> **Supplied material**:
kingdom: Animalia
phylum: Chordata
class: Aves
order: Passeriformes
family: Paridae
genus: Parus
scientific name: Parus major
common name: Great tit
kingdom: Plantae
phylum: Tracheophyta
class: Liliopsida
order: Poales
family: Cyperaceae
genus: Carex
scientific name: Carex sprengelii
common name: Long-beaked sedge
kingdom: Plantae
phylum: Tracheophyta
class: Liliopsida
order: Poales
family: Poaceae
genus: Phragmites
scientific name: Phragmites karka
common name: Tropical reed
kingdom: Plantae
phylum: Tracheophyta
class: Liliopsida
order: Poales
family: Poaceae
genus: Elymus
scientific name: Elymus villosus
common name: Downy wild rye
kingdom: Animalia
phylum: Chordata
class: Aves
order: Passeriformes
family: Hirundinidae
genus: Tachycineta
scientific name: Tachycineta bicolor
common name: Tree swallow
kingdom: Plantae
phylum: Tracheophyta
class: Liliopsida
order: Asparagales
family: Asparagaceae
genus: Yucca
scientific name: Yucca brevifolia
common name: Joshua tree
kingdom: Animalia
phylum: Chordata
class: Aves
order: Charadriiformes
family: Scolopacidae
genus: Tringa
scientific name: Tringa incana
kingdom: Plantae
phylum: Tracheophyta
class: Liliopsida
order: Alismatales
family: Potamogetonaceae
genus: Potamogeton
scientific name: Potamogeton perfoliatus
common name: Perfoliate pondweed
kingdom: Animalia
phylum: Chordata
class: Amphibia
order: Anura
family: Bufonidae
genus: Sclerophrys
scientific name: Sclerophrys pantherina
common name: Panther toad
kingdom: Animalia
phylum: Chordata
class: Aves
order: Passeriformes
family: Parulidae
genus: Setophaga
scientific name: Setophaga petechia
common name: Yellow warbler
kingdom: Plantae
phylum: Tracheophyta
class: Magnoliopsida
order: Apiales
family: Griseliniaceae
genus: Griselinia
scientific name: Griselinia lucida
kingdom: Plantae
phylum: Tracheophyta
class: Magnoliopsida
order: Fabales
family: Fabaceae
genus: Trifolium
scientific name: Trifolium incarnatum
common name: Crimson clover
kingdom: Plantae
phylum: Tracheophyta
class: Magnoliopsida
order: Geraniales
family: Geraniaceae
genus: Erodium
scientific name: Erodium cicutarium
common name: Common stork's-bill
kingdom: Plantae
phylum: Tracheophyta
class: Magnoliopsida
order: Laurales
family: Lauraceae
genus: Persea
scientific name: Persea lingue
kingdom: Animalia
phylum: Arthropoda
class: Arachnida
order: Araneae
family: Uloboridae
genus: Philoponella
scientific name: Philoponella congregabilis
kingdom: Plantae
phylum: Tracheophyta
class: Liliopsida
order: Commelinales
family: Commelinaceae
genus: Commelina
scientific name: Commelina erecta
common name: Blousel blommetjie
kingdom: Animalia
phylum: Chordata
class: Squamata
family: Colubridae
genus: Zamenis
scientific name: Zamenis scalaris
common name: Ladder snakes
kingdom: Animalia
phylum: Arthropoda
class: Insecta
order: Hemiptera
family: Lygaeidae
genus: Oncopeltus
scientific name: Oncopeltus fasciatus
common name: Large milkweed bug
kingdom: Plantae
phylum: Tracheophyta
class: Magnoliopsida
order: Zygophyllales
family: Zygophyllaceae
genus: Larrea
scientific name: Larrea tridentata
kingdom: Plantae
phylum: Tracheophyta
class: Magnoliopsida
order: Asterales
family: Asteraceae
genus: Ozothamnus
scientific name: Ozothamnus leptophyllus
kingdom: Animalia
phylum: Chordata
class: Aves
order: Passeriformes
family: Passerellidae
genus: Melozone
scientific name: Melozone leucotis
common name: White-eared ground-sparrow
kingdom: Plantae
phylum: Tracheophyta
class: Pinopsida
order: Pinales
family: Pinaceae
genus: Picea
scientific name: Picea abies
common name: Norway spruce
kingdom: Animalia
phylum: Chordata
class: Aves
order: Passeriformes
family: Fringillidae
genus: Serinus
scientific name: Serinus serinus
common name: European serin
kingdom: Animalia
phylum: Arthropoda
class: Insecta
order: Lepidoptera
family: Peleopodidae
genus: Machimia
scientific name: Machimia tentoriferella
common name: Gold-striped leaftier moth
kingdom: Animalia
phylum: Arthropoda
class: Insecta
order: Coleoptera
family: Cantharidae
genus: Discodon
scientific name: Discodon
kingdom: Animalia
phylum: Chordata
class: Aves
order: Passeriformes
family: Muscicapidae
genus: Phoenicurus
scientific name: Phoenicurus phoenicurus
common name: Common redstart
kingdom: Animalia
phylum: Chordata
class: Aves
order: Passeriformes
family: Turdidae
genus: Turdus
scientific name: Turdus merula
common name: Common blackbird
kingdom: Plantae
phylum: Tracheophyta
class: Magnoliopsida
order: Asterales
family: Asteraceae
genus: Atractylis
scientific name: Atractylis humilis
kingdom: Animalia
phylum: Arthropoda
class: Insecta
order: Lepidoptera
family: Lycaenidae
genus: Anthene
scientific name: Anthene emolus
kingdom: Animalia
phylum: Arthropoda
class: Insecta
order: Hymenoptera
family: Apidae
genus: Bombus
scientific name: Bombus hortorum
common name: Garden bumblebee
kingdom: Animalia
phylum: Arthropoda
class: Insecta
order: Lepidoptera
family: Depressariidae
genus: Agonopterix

> **Given task**:
Return every line of the data above, unchanged and in the same order.

> **Written reply**:
kingdom: Animalia
phylum: Chordata
class: Aves
order: Passeriformes
family: Paridae
genus: Parus
scientific name: Parus major
common name: Great tit
kingdom: Plantae
phylum: Tracheophyta
class: Liliopsida
order: Poales
family: Cyperaceae
genus: Carex
scientific name: Carex sprengelii
common name: Long-beaked sedge
kingdom: Plantae
phylum: Tracheophyta
class: Liliopsida
order: Poales
family: Poaceae
genus: Phragmites
scientific name: Phragmites karka
common name: Tropical reed
kingdom: Plantae
phylum: Tracheophyta
class: Liliopsida
order: Poales
family: Poaceae
genus: Elymus
scientific name: Elymus villosus
common name: Downy wild rye
kingdom: Animalia
phylum: Chordata
class: Aves
order: Passeriformes
family: Hirundinidae
genus: Tachycineta
scientific name: Tachycineta bicolor
common name: Tree swallow
kingdom: Plantae
phylum: Tracheophyta
class: Liliopsida
order: Asparagales
family: Asparagaceae
genus: Yucca
scientific name: Yucca brevifolia
common name: Joshua tree
kingdom: Animalia
phylum: Chordata
class: Aves
order: Charadriiformes
family: Scolopacidae
genus: Tringa
scientific name: Tringa incana
kingdom: Plantae
phylum: Tracheophyta
class: Liliopsida
order: Alismatales
family: Potamogetonaceae
genus: Potamogeton
scientific name: Potamogeton perfoliatus
common name: Perfoliate pondweed
kingdom: Animalia
phylum: Chordata
class: Amphibia
order: Anura
family: Bufonidae
genus: Sclerophrys
scientific name: Sclerophrys pantherina
common name: Panther toad
kingdom: Animalia
phylum: Chordata
class: Aves
order: Passeriformes
family: Parulidae
genus: Setophaga
scientific name: Setophaga petechia
common name: Yellow warbler
kingdom: Plantae
phylum: Tracheophyta
class: Magnoliopsida
order: Apiales
family: Griseliniaceae
genus: Griselinia
scientific name: Griselinia lucida
kingdom: Plantae
phylum: Tracheophyta
class: Magnoliopsida
order: Fabales
family: Fabaceae
genus: Trifolium
scientific name: Trifolium incarnatum
common name: Crimson clover
kingdom: Plantae
phylum: Tracheophyta
class: Magnoliopsida
order: Geraniales
family: Geraniaceae
genus: Erodium
scientific name: Erodium cicutarium
common name: Common stork's-bill
kingdom: Plantae
phylum: Tracheophyta
class: Magnoliopsida
order: Laurales
family: Lauraceae
genus: Persea
scientific name: Persea lingue
kingdom: Animalia
phylum: Arthropoda
class: Arachnida
order: Araneae
family: Uloboridae
genus: Philoponella
scientific name: Philoponella congregabilis
kingdom: Plantae
phylum: Tracheophyta
class: Liliopsida
order: Commelinales
family: Commelinaceae
genus: Commelina
scientific name: Commelina erecta
common name: Blousel blommetjie
kingdom: Animalia
phylum: Chordata
class: Squamata
family: Colubridae
genus: Zamenis
scientific name: Zamenis scalaris
common name: Ladder snakes
kingdom: Animalia
phylum: Arthropoda
class: Insecta
order: Hemiptera
family: Lygaeidae
genus: Oncopeltus
scientific name: Oncopeltus fasciatus
common name: Large milkweed bug
kingdom: Plantae
phylum: Tracheophyta
class: Magnoliopsida
order: Zygophyllales
family: Zygophyllaceae
genus: Larrea
scientific name: Larrea tridentata
kingdom: Plantae
phylum: Tracheophyta
class: Magnoliopsida
order: Asterales
family: Asteraceae
genus: Ozothamnus
scientific name: Ozothamnus leptophyllus
kingdom: Animalia
phylum: Chordata
class: Aves
order: Passeriformes
family: Passerellidae
genus: Melozone
scientific name: Melozone leucotis
common name: White-eared ground-sparrow
kingdom: Plantae
phylum: Tracheophyta
class: Pinopsida
order: Pinales
family: Pinaceae
genus: Picea
scientific name: Picea abies
common name: Norway spruce
kingdom: Animalia
phylum: Chordata
class: Aves
order: Passeriformes
family: Fringillidae
genus: Serinus
scientific name: Serinus serinus
common name: European serin
kingdom: Animalia
phylum: Arthropoda
class: Insecta
order: Lepidoptera
family: Peleopodidae
genus: Machimia
scientific name: Machimia tentoriferella
common name: Gold-striped leaftier moth
kingdom: Animalia
phylum: Arthropoda
class: Insecta
order: Coleoptera
family: Cantharidae
genus: Discodon
scientific name: Discodon
kingdom: Animalia
phylum: Chordata
class: Aves
order: Passeriformes
family: Muscicapidae
genus: Phoenicurus
scientific name: Phoenicurus phoenicurus
common name: Common redstart
kingdom: Animalia
phylum: Chordata
class: Aves
order: Passeriformes
family: Turdidae
genus: Turdus
scientific name: Turdus merula
common name: Common blackbird
kingdom: Plantae
phylum: Tracheophyta
class: Magnoliopsida
order: Asterales
family: Asteraceae
genus: Atractylis
scientific name: Atractylis humilis
kingdom: Animalia
phylum: Arthropoda
class: Insecta
order: Lepidoptera
family: Lycaenidae
genus: Anthene
scientific name: Anthene emolus
kingdom: Animalia
phylum: Arthropoda
class: Insecta
order: Hymenoptera
family: Apidae
genus: Bombus
scientific name: Bombus hortorum
common name: Garden bumblebee
kingdom: Animalia
phylum: Arthropoda
class: Insecta
order: Lepidoptera
family: Depressariidae
genus: Agonopterix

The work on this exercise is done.